How can you boost energy levels naturally?

Instead of relying on unhealthy energy boosts (we’re looking at you, energy drinks and caffeine pills!), there are a number of ways you can increase your energy organically without causing harm to your system. Here are some lifestyle and diet tips you can try out during the spring months.

1. Spend more time outdoors.

It’s true that sunshine can actually make you feel like you have more energy. Spending time outside can increase serotonin and vitamin D levels, which can help you feel less depressed and more energised.

2. Take part in regular exercise.

Fitting a little physical activity into your day can make a huge difference in your energy levels (even if it’s just a quick walk or yoga practice). Exercise produces endorphins in your system; this essentially gives you a mini high every time you get your heart rate up.

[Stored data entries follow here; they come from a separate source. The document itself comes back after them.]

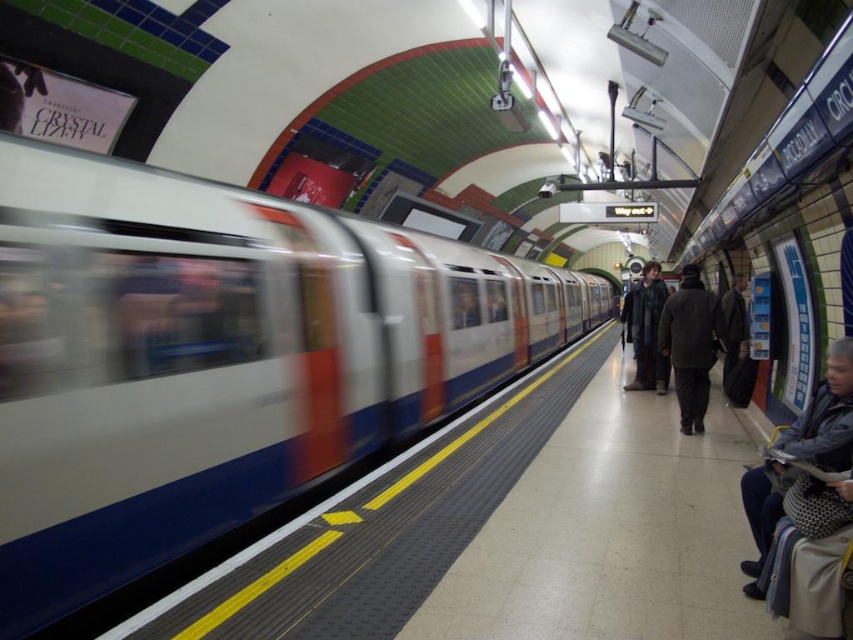
You are a commuter waiting at the London Underground station and notice two items on the platform. You see the dark gray fabric jacket at lower right and the dark brown wool coat at center. Which item is closer to the edge of the platform?

The dark gray fabric jacket at lower right is closer to the edge of the platform because it is positioned under the dark brown wool coat at center, indicating it is lower in the scene and thus nearer to the platform edge.

Based on the photo, you are a passenger waiting at the London Underground station. You notice a metallic silver train at left and a dark brown wool coat at center. Which object is positioned more to the left side of the scene?

The metallic silver train at left is positioned more to the left side of the scene compared to the dark brown wool coat at center.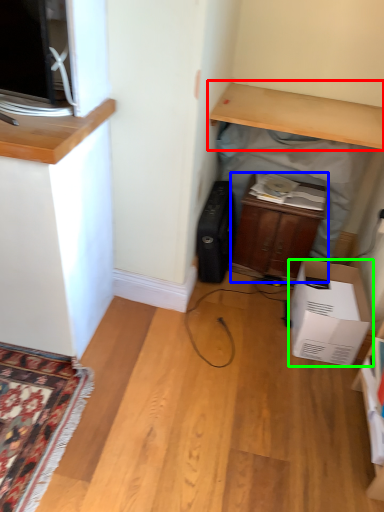
Question: Estimate the real-world distances between objects in this image. Which object is farther from desk (highlighted by a red box), cabinetry (highlighted by a blue box) or cardboard box (highlighted by a green box)?

Choices:
 (A) cabinetry
 (B) cardboard box

Answer: (B)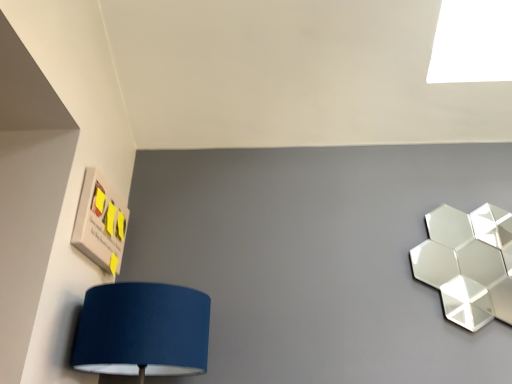
Question: Is the depth of white glossy light at upper right less than that of shiny metallic hexagonal at upper right?

Choices:
 (A) yes
 (B) no

Answer: (B)

Question: Is white glossy light at upper right placed right next to shiny metallic hexagonal at upper right?

Choices:
 (A) yes
 (B) no

Answer: (B)

Question: Does white glossy light at upper right appear on the left side of shiny metallic hexagonal at upper right?

Choices:
 (A) no
 (B) yes

Answer: (A)

Question: From a real-world perspective, is white glossy light at upper right physically above shiny metallic hexagonal at upper right?

Choices:
 (A) yes
 (B) no

Answer: (A)

Question: Is white glossy light at upper right smaller than shiny metallic hexagonal at upper right?

Choices:
 (A) yes
 (B) no

Answer: (B)

Question: From a real-world perspective, does white glossy light at upper right sit lower than shiny metallic hexagonal at upper right?

Choices:
 (A) no
 (B) yes

Answer: (A)

Question: Is shiny metallic hexagonal at upper right oriented away from white glossy light at upper right?

Choices:
 (A) no
 (B) yes

Answer: (A)

Question: Considering the relative sizes of shiny metallic hexagonal at upper right and white glossy light at upper right in the image provided, is shiny metallic hexagonal at upper right taller than white glossy light at upper right?

Choices:
 (A) yes
 (B) no

Answer: (A)

Question: Is the position of shiny metallic hexagonal at upper right more distant than that of white glossy light at upper right?

Choices:
 (A) yes
 (B) no

Answer: (B)

Question: Does shiny metallic hexagonal at upper right appear on the left side of white glossy light at upper right?

Choices:
 (A) yes
 (B) no

Answer: (A)

Question: Does shiny metallic hexagonal at upper right have a smaller size compared to white glossy light at upper right?

Choices:
 (A) no
 (B) yes

Answer: (B)

Question: Is shiny metallic hexagonal at upper right next to white glossy light at upper right?

Choices:
 (A) no
 (B) yes

Answer: (A)

Question: Considering the relative sizes of matte wood sign with sticky notes at upper left and shiny metallic hexagonal at upper right in the image provided, is matte wood sign with sticky notes at upper left bigger than shiny metallic hexagonal at upper right?

Choices:
 (A) yes
 (B) no

Answer: (B)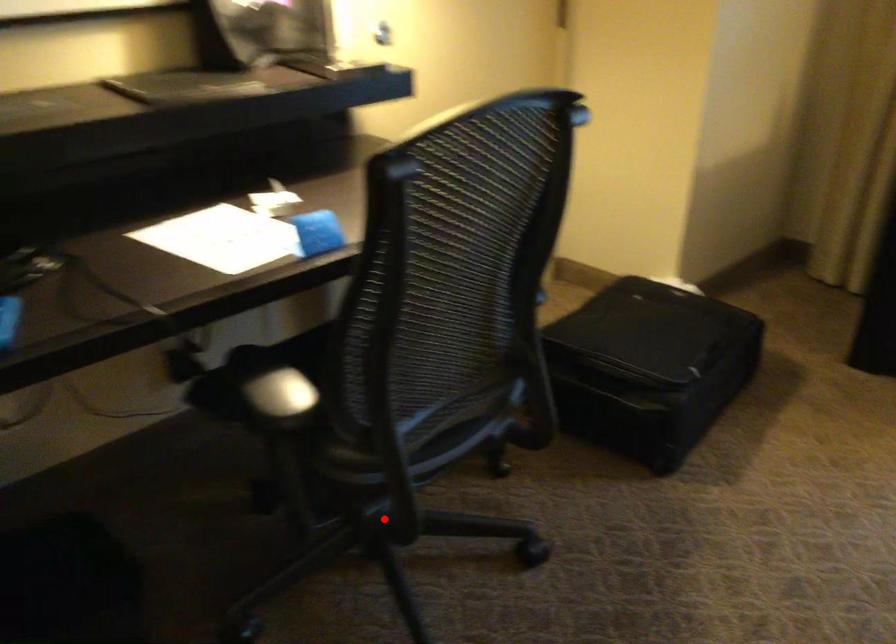
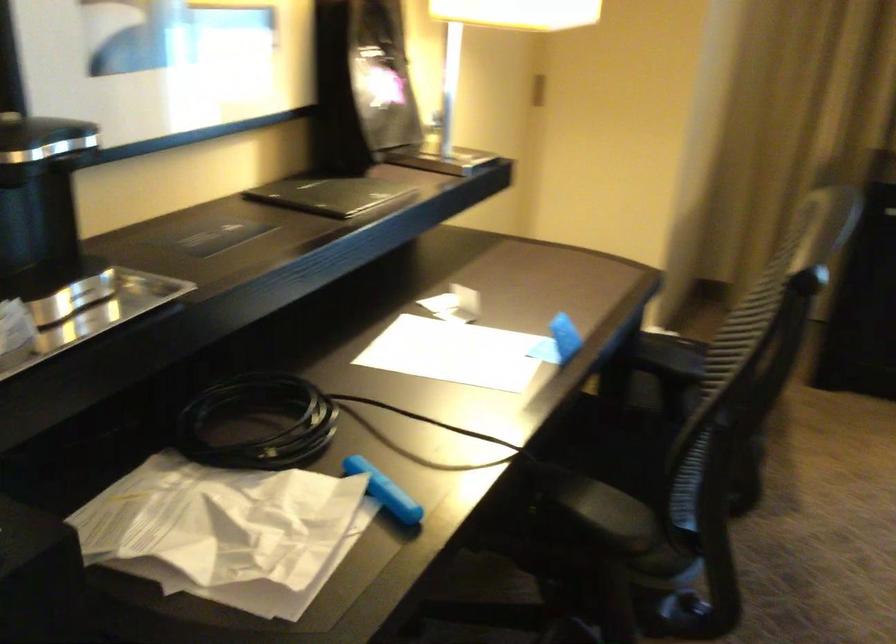
Find the pixel in the second image that matches the highlighted location in the first image.

(679, 614)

3. Eat more fruits and veggies.

Eating things like bananas and leafy green vegetables can be an easy way to boost your energy. Fruits and veggies provide lots of healthy vitamins and minerals, so you can easily fuel your body and boost your immune system at the same time.

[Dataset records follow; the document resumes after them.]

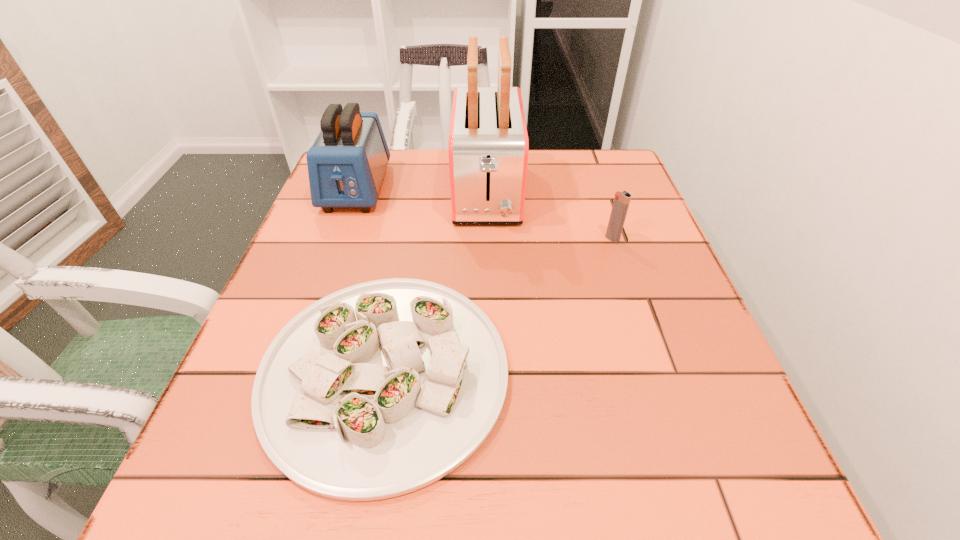
Locate an element on the screen. the tallest object is located at coordinates (488, 146).

In order to click on the taller toaster in this screenshot , I will do `click(488, 146)`.

At what (x,y) coordinates should I click in order to perform the action: click on the shorter toaster. Please return your answer as a coordinate pair (x, y). The height and width of the screenshot is (540, 960). Looking at the image, I should click on (346, 163).

The image size is (960, 540). What are the coordinates of `the left toaster` in the screenshot? It's located at (346, 163).

Locate an element on the screen. Image resolution: width=960 pixels, height=540 pixels. igniter is located at coordinates (622, 200).

You are a GUI agent. You are given a task and a screenshot of the screen. Output one action in this format:
    pyautogui.click(x=<x>, y=<y>)
    Task: Click on the third tallest object
    The width and height of the screenshot is (960, 540).
    Given the screenshot: What is the action you would take?
    pyautogui.click(x=622, y=200)

Find the location of `platter`. platter is located at coordinates (382, 388).

You are a GUI agent. You are given a task and a screenshot of the screen. Output one action in this format:
    pyautogui.click(x=<x>, y=<y>)
    Task: Click on the nearest object
    This screenshot has height=540, width=960.
    Given the screenshot: What is the action you would take?
    pyautogui.click(x=382, y=388)

Locate an element on the screen. The width and height of the screenshot is (960, 540). vacant space located on the front-facing side of the taller toaster is located at coordinates (489, 273).

The width and height of the screenshot is (960, 540). What are the coordinates of `vacant space situated on the front-facing side of the shorter toaster` in the screenshot? It's located at [x=302, y=336].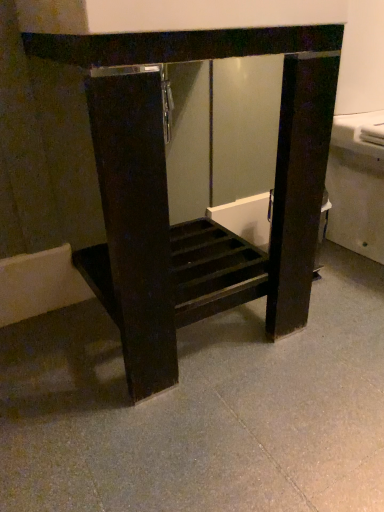
Question: Is gray polished concrete at center looking in the opposite direction of matte black cabinet at center?

Choices:
 (A) no
 (B) yes

Answer: (A)

Question: From the image's perspective, does gray polished concrete at center appear lower than matte black cabinet at center?

Choices:
 (A) no
 (B) yes

Answer: (B)

Question: Can you confirm if gray polished concrete at center is thinner than matte black cabinet at center?

Choices:
 (A) no
 (B) yes

Answer: (A)

Question: Is gray polished concrete at center wider than matte black cabinet at center?

Choices:
 (A) yes
 (B) no

Answer: (A)

Question: Can you confirm if gray polished concrete at center is bigger than matte black cabinet at center?

Choices:
 (A) no
 (B) yes

Answer: (A)

Question: Is gray polished concrete at center not near matte black cabinet at center?

Choices:
 (A) no
 (B) yes

Answer: (A)

Question: From the image's perspective, is matte black cabinet at center located above gray polished concrete at center?

Choices:
 (A) yes
 (B) no

Answer: (A)

Question: Can you confirm if matte black cabinet at center is shorter than gray polished concrete at center?

Choices:
 (A) yes
 (B) no

Answer: (B)

Question: Does matte black cabinet at center have a smaller size compared to gray polished concrete at center?

Choices:
 (A) no
 (B) yes

Answer: (A)

Question: Are matte black cabinet at center and gray polished concrete at center located far from each other?

Choices:
 (A) no
 (B) yes

Answer: (A)

Question: From a real-world perspective, is matte black cabinet at center on top of gray polished concrete at center?

Choices:
 (A) no
 (B) yes

Answer: (B)

Question: Can you confirm if matte black cabinet at center is thinner than gray polished concrete at center?

Choices:
 (A) no
 (B) yes

Answer: (B)

Question: Is point (309, 237) positioned closer to the camera than point (327, 434)?

Choices:
 (A) farther
 (B) closer

Answer: (A)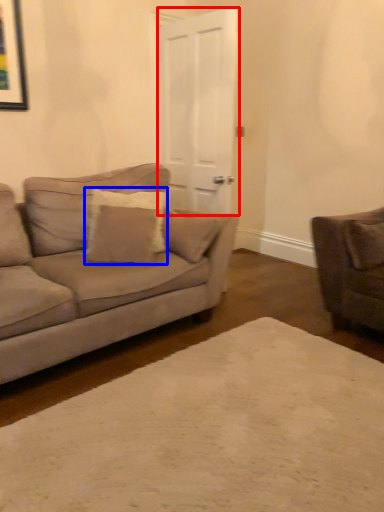
Question: Which object is further to the camera taking this photo, glass door (highlighted by a red box) or pillow (highlighted by a blue box)?

Choices:
 (A) glass door
 (B) pillow

Answer: (A)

4. Choose healthier snack options.

Instead of grabbing sugary or fattening snacks, healthier options such as almonds, yogurt, hummus, etc. provide your system with the protein and fibre it needs to feel continually energised throughout the day.

 

Make Well - healthy diet
Image by Brooke Lark on Unsplash: Eating a healthy diet can naturally increase your energy and fight fatigue.

5. Stay hydrated.

Drinking plenty of water is another way to boost your energy. Dehydration is one of the main reasons people feel tired during the day, so fill up on H2O if you want to have a steady amount of energy all day.

6. Get enough sleep.

Even if your spring fatigue doesn’t seem to be affected by extra sleep, it’s always a good idea to make sure you’re not skimping on your sleep. Get a minimum of 8 hours per night so that your body has enough time to recoup and function at an optimal level.

7. Skip sugary treats.

Sure, they taste good, but sugary snacks or desserts will only end up giving you a temporary fix. Despite an initial boost of energy from the sugar, you’ll eventually experience a crash – and you’ll end up right back where you started: with no energy.

8. Limit caffeine.

Although it might seem like caffeine is the answer to your problems, too much of it can also cause your system to crash once the caffeine is out of your system. It’s fine to have a cup of coffee or green tea, but keep your intake fairly low to avoid caffeine overload. Drinking too much caffeine can cause issues with your sleep as well, which is the last thing you need if you’re already feeling tired and rundown.

Spring fatigue can be frustrating when all you want to do is enjoy the sunshine and warm weather. Try out the tips listed above to boost your energy and fight spring fatigue until it’s time for summer.